🤖 AI Summary
This study addresses the severe performance instability—termed the “seed lottery” problem—in single-GPU fine-tuning of vision–language–action (VLA) models, where success rates plummet from 91–94% to 65.2% across different random seeds. The authors identify, for the first time, that this collapse stems from unconstrained weight movement within the null space of the output layer’s Jacobian, leading to output degeneracy. To mitigate this, they propose an output-layer regularization strategy combining VICReg, Dropout, and halved learning rates. Evaluated on the VLA-JEPA model across three LIBERO benchmarks, their method completely eliminates collapse in all 21 independent runs (0/21), significantly outperforming the baseline (1/13), with F(12,11) = 28.7, p < 0.001. Notably, conventional weight-level regularization proves ineffective.
📝 Abstract
Fine-tuning a vision-language-action model (VLA-JEPA) on a single GPU should be simple: load a pretrained checkpoint, run training, deploy. There is a hidden danger. Run the same fine-tuning code thirteen times -- same data, same architecture, different random seed -- and twelve runs produce a robot succeeding 91--94% of the time, while one run silently degrades to 65.2%: a 29 pp gap with no error message, no warning, and no way to predict which seed will fail. We call this the seed lottery. We trace the cause to output collapse: the action predictor quietly learns to produce nearly identical outputs regardless of what the robot sees.

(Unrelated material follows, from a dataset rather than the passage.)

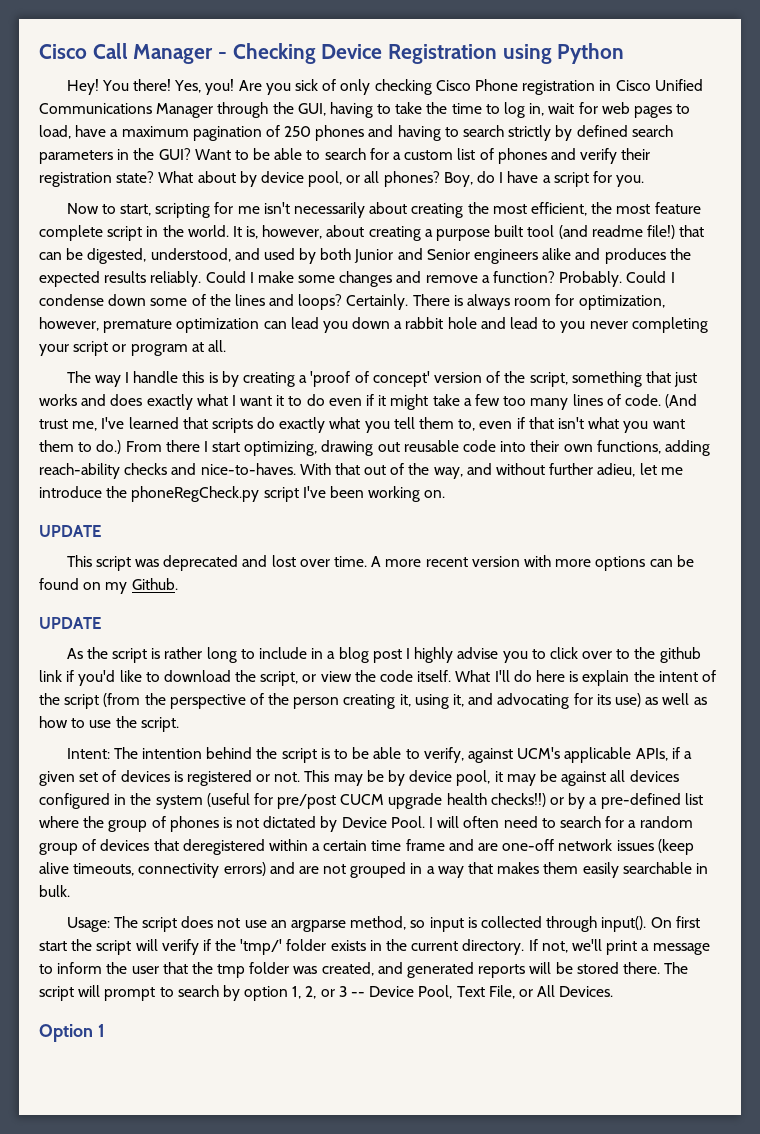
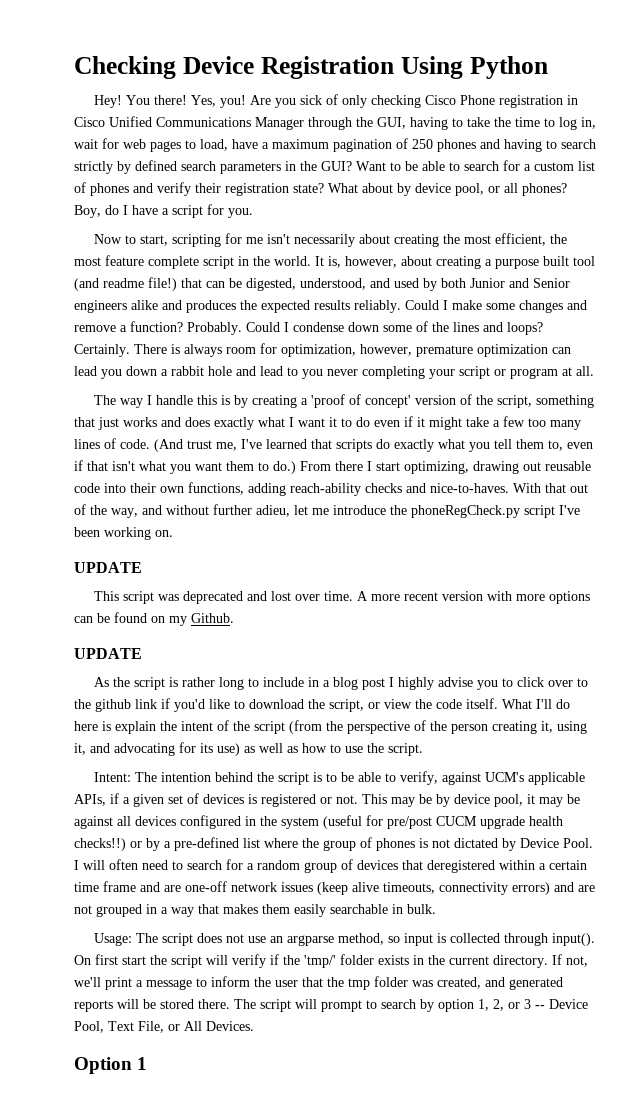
[39,43,228,64] Cisco Call Manager - -> (74, 67) none
[502,44,552,64] using -> [400,56,463,79] Using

Existing weight-level methods (L2, EWC) are structurally blind to this collapse -- they penalize weight changes, but collapse occurs in directions weights can move freely without affecting outputs, a gap we formalize via the Jacobian null-space. Across 7 methods x up to 13 seeds x 3 LIBERO benchmarks, three output-level regularizers -- VICReg (n=12 seeds), Dropout (n=4), and a halved learning rate (n=5) -- each eliminate every catastrophic seed (0/21 combined collapses vs. 1/13 Baseline; F(12,11)=28.7, p<0.001), while weight-level methods (L2, EWC) preserve the lottery. The simplest fix is changing one number in your optimizer config.